While VoxTec continued to improve the device, the military began testing a device made by a California company, Integrated Wave Technologies Inc. It had developed a similar hands-free version of a translation machine that fit into an ammunition pouch, allowing soldiers to say key phrases that are then turned into full Arabic sentences. “You say ‘house search’ and then it will say in Arabic: ‘We’re here to search your house. Please stay in this room. Do you have any weapons?’ ” said Tim McCune, the company’s president.

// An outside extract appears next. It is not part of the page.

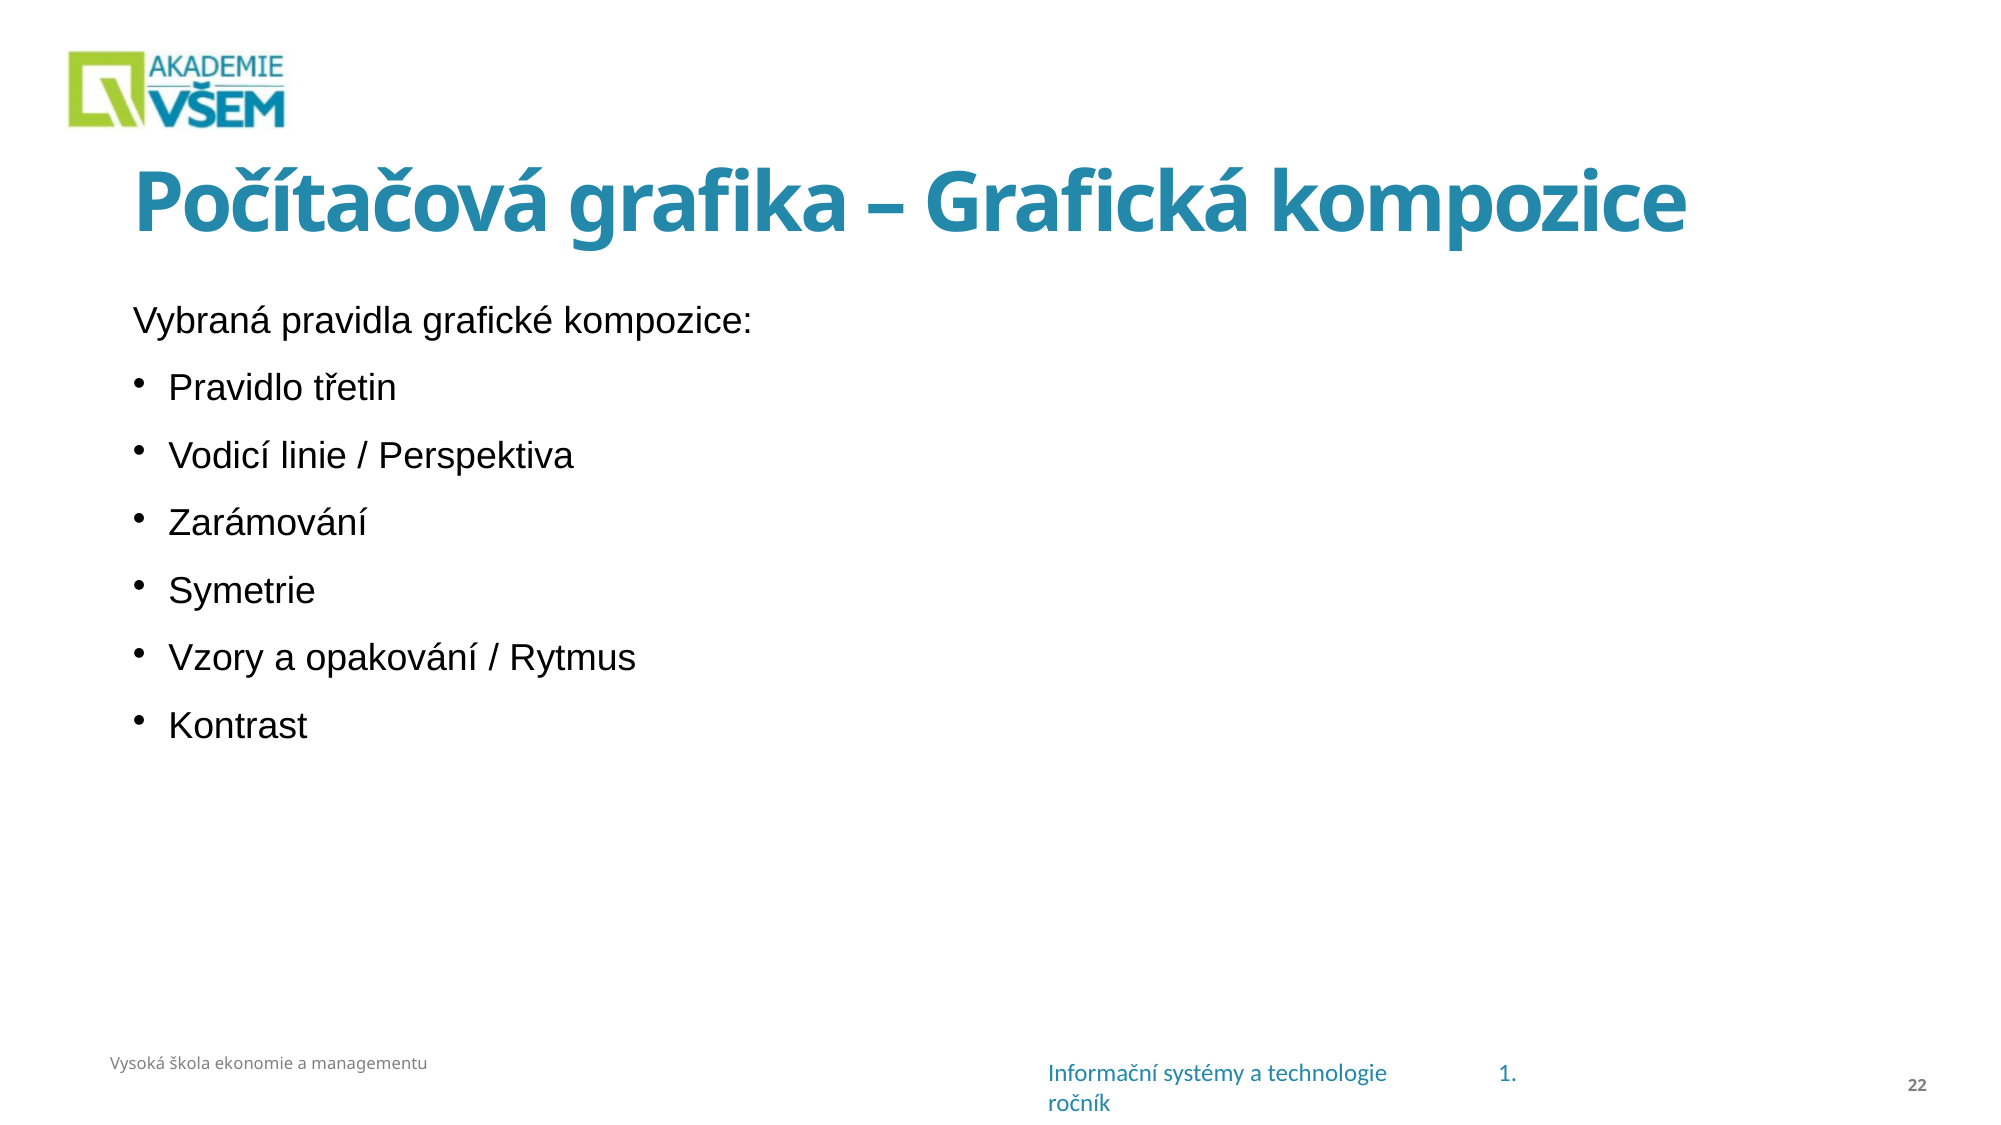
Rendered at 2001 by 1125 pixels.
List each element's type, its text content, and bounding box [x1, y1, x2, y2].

Neither product, however, proved robust enough to replace human interpreters. What soldiers really needed, the military decided, was to have a conversation with the people they encounter, not just give orders. “During door-to-door searches, the soldiers need to be able to calm the people down and reassure them,’’ said Wayne Richards, branch chief for technology implementation at US Joint Forces Command.
So the Pentagon turned to the Defense Advanced Research Projects Agency (DARPA) to enlist some technology powerhouses, setting aside $20.8 million this year for translation technologies. Military officials said they do not expect the automated devices to replace human interpreters but to augment them. DARPA was a natural fit to lead the project because it has spent the past two years creating a database of thousands of hours of Iraqi conversations to study the voices, speech patterns and commonly used phrases to help with speech-recognition software.
The agency selected SRI International, a nonprofit research group, IBM Corp., and Carnegie Mellon University in Pittsburgh to help put that database to work. Each of the three has developed systems that use mathematical algorithms to interpret speech, even if it is slurred, accented or muffled, into Arabic and the Arabic response into English. After a second or two, a synthesised male voice produces a response. The systems usually require speakers to limit their conversations to one sentence at a time to avoid confusion.